Gelişim üzerinde sadece çevre etkili olsaydı o zaman aynı çevrede yaşayan insanların tümü birbirine benzerdi.Aynı çevrede yaşayıp birbirine benzemeyen bireyleri ancak kalıtımla açıklamak mümkündür.

Birey anneden 23, babadan 23 olmak üzere aldığı 46 kromozom ile binlerce gen taşır.Kalıtsal özellikler de bu genler aracılığıyla taşınır.

àDöllenme sonucu oluşan hücrenin genetik yapısında çok sayıda kişisel özellik potansiyel olarak vardır.Bu özelliklerin oluşturduğu tipe genotip denir. İnsanın cinsiyeti, boyu, ağırlığı gibi özellikler insanın genotipini oluşturur.

àGelişim sonucunda ortaya çıkan gözlenebilir özelliklerin oluşturduğu tipe ise fenotip denir. Fenotip hem kalıtımın hem de çevrenin bir ürünüdür.

İnsanın genotipinde potansiyel olarak varolan ve gelişme esnasında teker teker ortaya çıkan bu özellikler bireyin bedensel, zihinsel, duygusal,cinsel ve sosyal gelişimi üzerinde etkili olurlar.
Yani görüldüğü gibi gelişim üzerindeki etki sadece çevre faktörlerinden kaynaklı değildir.

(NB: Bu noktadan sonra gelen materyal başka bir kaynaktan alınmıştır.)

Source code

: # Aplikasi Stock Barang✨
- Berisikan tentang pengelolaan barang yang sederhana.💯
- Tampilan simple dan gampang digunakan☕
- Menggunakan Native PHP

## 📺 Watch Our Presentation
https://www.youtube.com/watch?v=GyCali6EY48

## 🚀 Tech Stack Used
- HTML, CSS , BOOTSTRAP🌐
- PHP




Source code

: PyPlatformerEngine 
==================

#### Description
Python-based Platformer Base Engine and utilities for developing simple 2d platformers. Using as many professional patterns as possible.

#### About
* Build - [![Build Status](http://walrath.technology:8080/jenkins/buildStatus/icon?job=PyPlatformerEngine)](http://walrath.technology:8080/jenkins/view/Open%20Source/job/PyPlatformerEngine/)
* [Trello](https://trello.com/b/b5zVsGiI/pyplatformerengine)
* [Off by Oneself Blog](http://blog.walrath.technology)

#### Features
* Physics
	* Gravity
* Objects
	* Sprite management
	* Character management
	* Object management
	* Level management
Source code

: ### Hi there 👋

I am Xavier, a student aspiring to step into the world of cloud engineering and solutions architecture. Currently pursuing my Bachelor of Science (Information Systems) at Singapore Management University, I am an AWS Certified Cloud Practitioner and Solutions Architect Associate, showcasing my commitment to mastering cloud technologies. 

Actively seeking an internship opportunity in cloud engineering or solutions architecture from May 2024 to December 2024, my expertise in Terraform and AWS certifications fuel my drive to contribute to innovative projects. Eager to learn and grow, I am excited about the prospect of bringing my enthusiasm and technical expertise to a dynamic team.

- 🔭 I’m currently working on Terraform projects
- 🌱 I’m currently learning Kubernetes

                                               ÇEVRE
Gelişim kalıtımın olduğu kadar çevrenin de etkisi ile gerçekleşir. Kalıtım yoluyla kazanılan özellikler çevrede uygun koşulları bulduğu zaman gelişir.

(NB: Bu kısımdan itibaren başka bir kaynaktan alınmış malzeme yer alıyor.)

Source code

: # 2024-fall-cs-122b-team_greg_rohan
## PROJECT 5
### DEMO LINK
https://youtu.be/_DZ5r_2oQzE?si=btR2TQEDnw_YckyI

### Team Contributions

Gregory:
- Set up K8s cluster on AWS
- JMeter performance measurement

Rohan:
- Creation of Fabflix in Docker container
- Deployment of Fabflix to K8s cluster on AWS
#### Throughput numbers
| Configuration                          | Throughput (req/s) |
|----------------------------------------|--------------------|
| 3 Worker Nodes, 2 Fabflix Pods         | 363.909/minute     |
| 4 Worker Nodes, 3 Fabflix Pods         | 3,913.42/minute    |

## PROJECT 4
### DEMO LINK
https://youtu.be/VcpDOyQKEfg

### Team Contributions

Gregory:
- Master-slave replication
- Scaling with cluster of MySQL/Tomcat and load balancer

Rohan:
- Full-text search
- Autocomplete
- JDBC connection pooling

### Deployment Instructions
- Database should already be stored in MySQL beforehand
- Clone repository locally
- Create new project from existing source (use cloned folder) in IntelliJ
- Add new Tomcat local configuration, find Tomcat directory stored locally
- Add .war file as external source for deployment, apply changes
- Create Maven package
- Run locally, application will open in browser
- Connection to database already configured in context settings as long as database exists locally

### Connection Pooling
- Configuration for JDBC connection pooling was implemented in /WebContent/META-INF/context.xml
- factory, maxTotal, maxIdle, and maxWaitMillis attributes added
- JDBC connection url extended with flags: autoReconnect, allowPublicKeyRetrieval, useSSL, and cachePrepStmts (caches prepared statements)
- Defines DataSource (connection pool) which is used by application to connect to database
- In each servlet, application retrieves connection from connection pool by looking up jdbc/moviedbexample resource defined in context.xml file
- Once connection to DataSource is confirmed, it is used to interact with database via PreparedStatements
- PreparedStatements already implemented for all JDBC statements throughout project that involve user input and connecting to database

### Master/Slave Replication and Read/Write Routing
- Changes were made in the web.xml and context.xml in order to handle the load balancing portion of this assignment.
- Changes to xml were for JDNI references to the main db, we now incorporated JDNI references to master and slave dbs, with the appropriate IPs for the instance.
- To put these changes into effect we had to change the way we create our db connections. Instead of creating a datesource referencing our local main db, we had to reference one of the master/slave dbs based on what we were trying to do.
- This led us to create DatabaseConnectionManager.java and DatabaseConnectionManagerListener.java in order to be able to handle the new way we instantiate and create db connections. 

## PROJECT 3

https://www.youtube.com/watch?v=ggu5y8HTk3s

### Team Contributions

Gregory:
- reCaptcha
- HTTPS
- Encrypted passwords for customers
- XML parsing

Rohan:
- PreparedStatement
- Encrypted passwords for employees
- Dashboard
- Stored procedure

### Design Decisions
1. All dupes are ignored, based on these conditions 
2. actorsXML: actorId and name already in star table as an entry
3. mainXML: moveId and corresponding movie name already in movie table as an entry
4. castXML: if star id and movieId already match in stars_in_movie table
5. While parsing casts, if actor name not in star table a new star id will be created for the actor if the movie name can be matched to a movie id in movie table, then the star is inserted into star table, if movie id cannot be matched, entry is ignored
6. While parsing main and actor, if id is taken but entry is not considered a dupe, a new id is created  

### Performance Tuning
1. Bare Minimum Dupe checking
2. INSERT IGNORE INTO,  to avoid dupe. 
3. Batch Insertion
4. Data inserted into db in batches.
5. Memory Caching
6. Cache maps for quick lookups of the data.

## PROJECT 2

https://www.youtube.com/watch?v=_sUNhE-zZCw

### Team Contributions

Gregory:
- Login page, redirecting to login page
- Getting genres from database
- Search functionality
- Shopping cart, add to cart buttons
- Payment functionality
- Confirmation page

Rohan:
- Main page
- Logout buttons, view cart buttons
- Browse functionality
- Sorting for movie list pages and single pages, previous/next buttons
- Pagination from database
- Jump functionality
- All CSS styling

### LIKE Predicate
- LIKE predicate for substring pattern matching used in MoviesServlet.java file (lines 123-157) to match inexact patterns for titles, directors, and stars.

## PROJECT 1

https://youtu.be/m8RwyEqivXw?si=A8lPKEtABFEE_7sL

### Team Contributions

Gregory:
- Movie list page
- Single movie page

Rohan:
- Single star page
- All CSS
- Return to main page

Çevre faktörlerinin gelişim üzerindeki etkisi doğum öncesinde anne dolayısıyla başlar.Annenin yetersiz beslenmesi çocuğu da olumsuz etkiler. Anne iyi beslendiğinde bebek de sağlıklı olur. Gebelik esnasında annenin sigara veya alkol kullanması, hastalanması çocuğun gelişimini önemli ölçüde etkiler.
Örneğin; hamileliğin ilk üç ayında annenin kızamık geçirmesi çocugun işitme organının gelişmesini de etkileyebilir.

Fiziksel olduğu gibi gebelikte yaşanan psikolojik olaylar da bebeği etkiler.
Örneğin; annenin gebelikte sinirli,kaygılı, mutsuz olması bebeğin huzursuz, huysuz olmasına neden olur.

Çocuklar dünyaya geldikten sonra kendilerini doğal, sosyal ve kültürel bir çevrede bularak,sürekli bu çevre ile etkileşim içinde kalırlar. Kalıtsal özellikleri bu çevre ile gelişir.

Çocukların doğal çevresi, yaşadıkları bölgenin coğrafi konumundan,ikliminden, çevresindeki biyolojik,fiziksel ve kimyasal olayların tamamından meydana gelir. Örneğin; soğuk iklimlerde yaşayanlar beyaz tenli, sıcak iklimlerde yaşayanlar esmer tenli olabilir.

Çocuğun sosyal çevresi ise aile ve akraba ilişkileri, içinde yaşadığı köy, kasaba, akran grupları, toplumun değerleri gibi ögelerden oluşur.Örneğin; çocuğun ailede ilgi ve sevgi görmesi gelişimini olumlu yönde etkiler.

Öte yandan ailenin sosyoekonomik refah düzeyi de çocuğun gelişiminde etkili olan çevresel bir faktördür. Refah düzeyi yüksek olan ailelerde çocuklar daha dengeli beslendikleri için bedensel, zihinsel,duygusal,cinsel ve sosyal gelişimleri de daha sağlıklı olmaktadır.
Örneğin;bu konuyu araştırmak için tek yumurta ikizleri üzerinde incelemeler  yapılmıştır. Kardeşlerden biri banka müdürü olan aileye verilirken diğeri refah düzeyi düşük bir işçi aileye verilmiştir. Sonunda iki kardeşe de zeka testi uygulanmış ve refah düzeyi yüksek olan ailede yetişen çocugun diğerinden 15 puan daha yüksek olduğu görülmüştür.

Sonuç olarak söylemek gerekirse gelişim üzerinde hem kalıtımın hem de çevrenin etkisi bulunmaktadır.Birey kalıtımın getirdiği potansiyel özellikleri ancak uygun çevrede geliştirebilir.